Billionaire Harlan Crow has refused to comply with a request by Senate Finance Chair Ron Wyden for a complete accounting of Crow’s gifts to Supreme Court Justice Clarence Thomas.
According to Ryan Carey, a spokesperson for Wyden (D-Ore.), the Senate tax chief received an “obstructive letter” from a lawyer for Crow late Monday night declining to answer a series of questions about the billionaire’s financial arrangements with Thomas that Wyden posed to Crow in an April 24 letter.
The Finance Committee is expected to respond shortly. Wyden has previously said he would “explore using other tools at the committee’s disposal” should Crow not cooperate with the request.
Wyden’s next steps could include subpoenaing Crow for the requested records or using a section of the tax code that vests the chairs of Congress’ tax committees with the authority to obtain a private citizen’s tax returns directly from Treasury — a power that House Democrats used last year to publish the taxes of former President Donald Trump.

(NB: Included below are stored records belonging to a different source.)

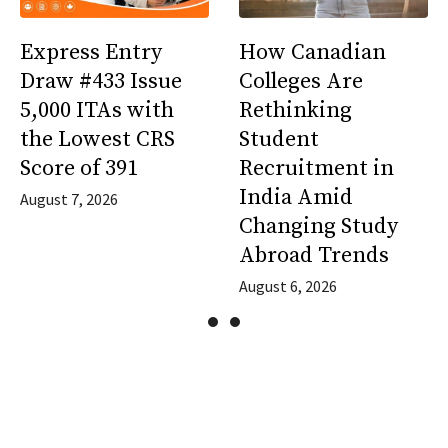
Express Entry
How Canadian
Draw #433 Issue
Colleges Are
5,000 ITAs with
Rethinking
the Lowest CRS
Student
Score of 391
Recruitment in
India Amid
August 7, 2026
Changing Study
Abroad Trends
August 6, 2026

Meanwhile, Sen. Mike Crapo, the top Republican on the Finance Committee, made it clear Tuesday that he would oppose any such efforts, saying they would “undermine the independence of the Supreme Court and its individual Justices.”
Sen. Mike Lee (R-Utah) and 13 other Republican senators also wrote to Wyden on Monday to express concerns about Wyden’s request to Crow. The GOP lawmakers asserted the demands amounted to intimidation of a private citizen that had the ultimate goal of discrediting Thomas.

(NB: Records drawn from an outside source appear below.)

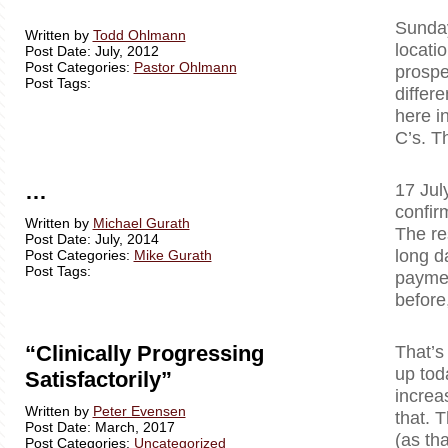
Sunday
Written by
Todd Ohlmann
locati
Post Date: July, 2012
Post Categories:
Pastor Ohlmann
prospe
Post Tags:
differ
here i
C’s. T
…
17 Jul
confir
Written by
Michael Gurath
The re
Post Date: July, 2014
long d
Post Categories:
Mike Gurath
Post Tags:
paymen
before
“Clinically Progressing
That’s
up tod
Satisfactorily”
increa
Written by
Peter Evensen
that. T
Post Date: March, 2017
(as tha
Post Categories:
Uncategorized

“We reject this manufactured ‘ethics crisis’ at the Supreme Court as a ploy to further Democrats’ efforts to undermine public confidence and change the makeup of the Court,” the Republicans wrote.
In his letter, Wyden asked for details on the gifts Crow lavished on Thomas for over two decades, as reported by ProPublica, that included trips aboard the billionaire’s superyacht to Indonesia, New Zealand and Greece and free use of his private jet.
Although Thomas neglected to report the gifts on his annual disclosure forms, Wyden argued they were substantial enough that Crow would have been obligated to report them on his annual gift tax returns to the IRS.